Six Nations Pedigree:
The most successful Six Nations side in history, France have picked up 5 championship titles, including three Grand Slams in 2002, 2004 and 2010. After losing the Rugby World Cup final by just a point, an achievement that no one expected after losing to Tonga, the change at the top has been made with Phillippe Saint-André coming in to coach the national side.
Best Six Nations moment:
With both sides capable of winning the championship, France achieved their 2004 Grand Slam by winning 24-21 against England in the last game at the Stade de France, holding off an English fightback in the closing stages.
Biggest Six Nations Win: 56 – 13 (v Italy 2005)
Biggest Six Nations Defeat: 19 – 48 (v England 2001)
Current Form: W-L-L-W-W-L
Key Player: Thierry Dusautoir
The 2011 IRB Player of the Year is special on the basis that he has consistently been one of the best players in the world over the last five years. No one appears more hurt when talking about the 2011 Rugby World Cup final than the Toulouse captain, whose fine form for his club since returning has been superb. In New Zealand, Dusautoir was tasked with gelling together a fractious, warring group. Now, with the hatchet buried, all he must do is lead Les Bleus to glory.

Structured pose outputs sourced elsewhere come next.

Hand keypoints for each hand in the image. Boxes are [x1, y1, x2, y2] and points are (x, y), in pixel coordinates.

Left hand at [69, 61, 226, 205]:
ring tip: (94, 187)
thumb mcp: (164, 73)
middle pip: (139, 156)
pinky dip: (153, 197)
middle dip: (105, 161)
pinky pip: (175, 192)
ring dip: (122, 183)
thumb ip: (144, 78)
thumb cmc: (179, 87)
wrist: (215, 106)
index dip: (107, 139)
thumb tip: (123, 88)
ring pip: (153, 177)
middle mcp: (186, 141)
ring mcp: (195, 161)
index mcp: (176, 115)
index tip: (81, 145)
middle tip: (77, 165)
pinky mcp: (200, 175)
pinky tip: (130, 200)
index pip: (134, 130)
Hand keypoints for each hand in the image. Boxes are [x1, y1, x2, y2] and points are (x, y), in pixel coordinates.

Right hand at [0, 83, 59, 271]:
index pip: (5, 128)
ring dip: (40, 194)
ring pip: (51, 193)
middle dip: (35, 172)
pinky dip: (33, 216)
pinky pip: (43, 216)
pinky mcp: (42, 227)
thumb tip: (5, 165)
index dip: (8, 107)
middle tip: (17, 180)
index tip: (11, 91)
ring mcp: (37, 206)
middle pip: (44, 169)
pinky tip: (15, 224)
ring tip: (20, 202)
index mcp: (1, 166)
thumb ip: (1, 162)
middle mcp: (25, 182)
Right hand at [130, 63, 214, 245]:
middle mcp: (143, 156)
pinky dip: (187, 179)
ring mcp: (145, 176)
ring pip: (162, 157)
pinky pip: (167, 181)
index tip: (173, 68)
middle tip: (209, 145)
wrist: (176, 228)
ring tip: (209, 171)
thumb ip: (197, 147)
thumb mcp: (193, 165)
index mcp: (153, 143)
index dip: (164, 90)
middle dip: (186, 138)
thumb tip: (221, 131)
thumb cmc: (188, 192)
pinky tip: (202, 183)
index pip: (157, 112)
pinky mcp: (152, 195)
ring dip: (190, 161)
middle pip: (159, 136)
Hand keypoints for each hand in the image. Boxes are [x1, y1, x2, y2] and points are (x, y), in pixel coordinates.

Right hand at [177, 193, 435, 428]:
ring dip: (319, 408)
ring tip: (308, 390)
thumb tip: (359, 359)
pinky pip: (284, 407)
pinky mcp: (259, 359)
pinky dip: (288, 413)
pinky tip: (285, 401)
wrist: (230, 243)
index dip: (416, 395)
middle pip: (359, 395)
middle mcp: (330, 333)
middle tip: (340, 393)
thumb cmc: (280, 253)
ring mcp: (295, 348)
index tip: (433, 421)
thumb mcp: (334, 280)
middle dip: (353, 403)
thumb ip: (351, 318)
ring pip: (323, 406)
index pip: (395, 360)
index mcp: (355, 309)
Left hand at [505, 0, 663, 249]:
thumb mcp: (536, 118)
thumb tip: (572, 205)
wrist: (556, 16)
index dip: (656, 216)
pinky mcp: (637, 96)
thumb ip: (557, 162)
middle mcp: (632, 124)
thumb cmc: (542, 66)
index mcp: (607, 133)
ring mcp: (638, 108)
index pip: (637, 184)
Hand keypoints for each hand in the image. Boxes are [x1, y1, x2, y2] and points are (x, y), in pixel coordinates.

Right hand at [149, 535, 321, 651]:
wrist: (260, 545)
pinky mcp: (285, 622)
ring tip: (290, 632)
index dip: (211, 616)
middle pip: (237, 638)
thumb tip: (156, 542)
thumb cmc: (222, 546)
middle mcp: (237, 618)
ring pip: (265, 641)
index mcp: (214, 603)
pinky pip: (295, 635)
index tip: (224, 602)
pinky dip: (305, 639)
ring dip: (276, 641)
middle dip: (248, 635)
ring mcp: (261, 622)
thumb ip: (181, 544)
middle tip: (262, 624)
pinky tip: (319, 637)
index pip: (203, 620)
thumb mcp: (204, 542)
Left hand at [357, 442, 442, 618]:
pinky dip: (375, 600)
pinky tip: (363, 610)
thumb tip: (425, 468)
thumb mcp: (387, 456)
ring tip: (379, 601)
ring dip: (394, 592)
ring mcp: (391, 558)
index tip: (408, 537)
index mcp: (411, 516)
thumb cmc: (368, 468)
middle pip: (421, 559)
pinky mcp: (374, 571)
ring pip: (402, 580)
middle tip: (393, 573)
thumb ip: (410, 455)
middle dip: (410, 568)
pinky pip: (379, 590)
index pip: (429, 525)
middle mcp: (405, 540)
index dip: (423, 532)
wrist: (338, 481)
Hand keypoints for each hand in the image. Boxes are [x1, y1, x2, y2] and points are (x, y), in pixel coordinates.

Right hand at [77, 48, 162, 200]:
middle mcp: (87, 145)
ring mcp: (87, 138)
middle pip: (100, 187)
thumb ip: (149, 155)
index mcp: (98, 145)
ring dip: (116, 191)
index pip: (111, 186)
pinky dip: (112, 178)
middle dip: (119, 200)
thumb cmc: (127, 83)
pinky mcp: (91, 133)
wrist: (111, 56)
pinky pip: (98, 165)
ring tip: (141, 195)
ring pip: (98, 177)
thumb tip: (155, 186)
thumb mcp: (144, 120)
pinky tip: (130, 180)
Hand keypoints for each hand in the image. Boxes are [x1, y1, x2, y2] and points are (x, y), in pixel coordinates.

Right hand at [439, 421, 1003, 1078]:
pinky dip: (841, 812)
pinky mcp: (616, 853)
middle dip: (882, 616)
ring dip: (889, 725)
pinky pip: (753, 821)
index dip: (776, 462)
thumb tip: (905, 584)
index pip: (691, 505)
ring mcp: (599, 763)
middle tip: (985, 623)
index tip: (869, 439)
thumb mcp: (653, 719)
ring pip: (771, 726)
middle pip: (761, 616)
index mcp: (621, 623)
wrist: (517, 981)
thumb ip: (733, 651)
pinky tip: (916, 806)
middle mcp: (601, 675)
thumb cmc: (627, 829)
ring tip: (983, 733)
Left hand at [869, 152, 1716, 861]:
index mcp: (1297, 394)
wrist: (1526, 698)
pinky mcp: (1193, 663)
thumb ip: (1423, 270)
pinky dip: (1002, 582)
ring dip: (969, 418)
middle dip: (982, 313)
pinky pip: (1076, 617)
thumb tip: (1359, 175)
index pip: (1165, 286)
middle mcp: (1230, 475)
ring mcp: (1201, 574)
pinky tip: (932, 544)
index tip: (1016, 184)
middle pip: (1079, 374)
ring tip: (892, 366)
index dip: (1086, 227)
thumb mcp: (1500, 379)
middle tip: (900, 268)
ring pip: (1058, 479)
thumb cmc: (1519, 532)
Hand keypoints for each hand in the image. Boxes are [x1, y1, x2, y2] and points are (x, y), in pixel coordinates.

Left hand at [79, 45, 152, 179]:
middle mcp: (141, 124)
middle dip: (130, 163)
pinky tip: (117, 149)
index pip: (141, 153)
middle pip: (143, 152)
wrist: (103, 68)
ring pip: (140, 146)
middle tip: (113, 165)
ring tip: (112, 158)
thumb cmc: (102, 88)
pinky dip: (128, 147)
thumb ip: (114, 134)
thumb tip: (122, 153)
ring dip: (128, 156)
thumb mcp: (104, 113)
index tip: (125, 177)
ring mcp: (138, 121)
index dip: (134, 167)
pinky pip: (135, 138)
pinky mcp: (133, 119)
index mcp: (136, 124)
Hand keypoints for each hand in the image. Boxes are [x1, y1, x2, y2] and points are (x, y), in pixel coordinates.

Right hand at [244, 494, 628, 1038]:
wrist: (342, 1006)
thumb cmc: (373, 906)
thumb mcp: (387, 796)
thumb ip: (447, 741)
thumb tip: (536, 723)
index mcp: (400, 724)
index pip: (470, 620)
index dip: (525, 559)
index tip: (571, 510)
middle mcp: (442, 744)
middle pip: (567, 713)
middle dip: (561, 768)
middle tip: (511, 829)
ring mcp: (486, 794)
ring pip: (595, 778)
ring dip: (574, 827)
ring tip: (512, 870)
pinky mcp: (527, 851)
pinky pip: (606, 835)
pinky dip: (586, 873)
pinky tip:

One to Watch: Wesley Fofana
If you don’t know who he is now, you’ll soon find out. Fofana is the top try scorer and has beaten the most defenders in the Top 14 so far this season, and now his midfield combination with club captain Aurélien Rougerie is set to make the transfer to the international stage. Formerly on trial with football club Paris Saint-Germain, Fofana has excellent pace and how he develops on the biggest stage will be fascinating.
RBS Six Nations Fixtures:
Saturday 4th February, France v Italy, 14:30, Stade de France
Sunday 12th February, France v Ireland, 20:00, Stade de France
Saturday 26th February, Scotland v France, 15:00, Murrayfield
Sunday 11th March, France v England, 15:00, Stade de France
Saturday 19th March, Wales v France, 14:45, Millennium Stadium
Key Clash: Wales v France
Already sold out, this final fixture on the final day of the Championship has Grand Slam decider written all over it. That is, if Wales win their first match away in Dublin, and France then do the same against the Irish in Round Four. In facing England at home, France get to tackle their weakened old enemy on their own soil. A fourth Grand Slam within a decade could be in sight when the French travel to Cardiff.
Odds: Favourites at 13/8
Argument that says they can win it:
Their squad. Going through the 22 for the first match against Italy, the strength in depth that France possess is unrivalled. The core of their World Cup side who came within a whisker of glory remains, plus some returning former stars in Lionel Beauxis and Yannick Nyanga. Whereas Ireland are weak in the centres and Wales crippled by injuries in the tight five, France have no weak areas. Their schedule could be easier against Wales at home, but overall it lies in their favour. Add to the mix the sanity of Philippe Saint-André, and France appear unstoppable.
Argument that says they can’t:
Hard to be convincing on this one. One could be that France have had minimal time together due to the schedule of the Top 14, halting their time with Saint-André, but then the level of understanding is still there from the RWC. An injury at fly-half might leave them a little short. Ireland will be their first real test, but they can settle the nerves against Italy.
Coach Philippe Saint-André says:
“At the moment we have a situation where my top players will have played Heineken Cup one week, T14 the next and then the first Six Nations game against Italy. This is not a good preparation. I would also like France to have four Test matches in November like other countries, unlike the three we have now. It is all very new and different but I am excited and a little nervous. It is a big challenge. When I was a club coach I had the players for 10 months, now I get them for 10 weeks. We must work quickly and well. I want to surround them with quality coaches, top players need quality coaches, and already it is a fantastic advantage for me, as a coach, to have a captain like Thierry [Dusautoir], his experience and charisma will help pull the team together quickly.”
Captain Thierry Dusautoir says:
“”We reached the World Cup final well aware that there were several areas needing improvement. With regard to Saint-Andre, it is too early to tell. The emphasis has been placed on communication, to get the players to express their views, to say what they think. There have been lots of meetings, collectively as well as individually, to sort out the in-house rules.”
With the strongest squad and one of the best coaches in the game, France are definite favourites. A Grand Slam though is at risk taking on Ireland at home and then Wales in Cardiff. 1st, but no Grand Slam.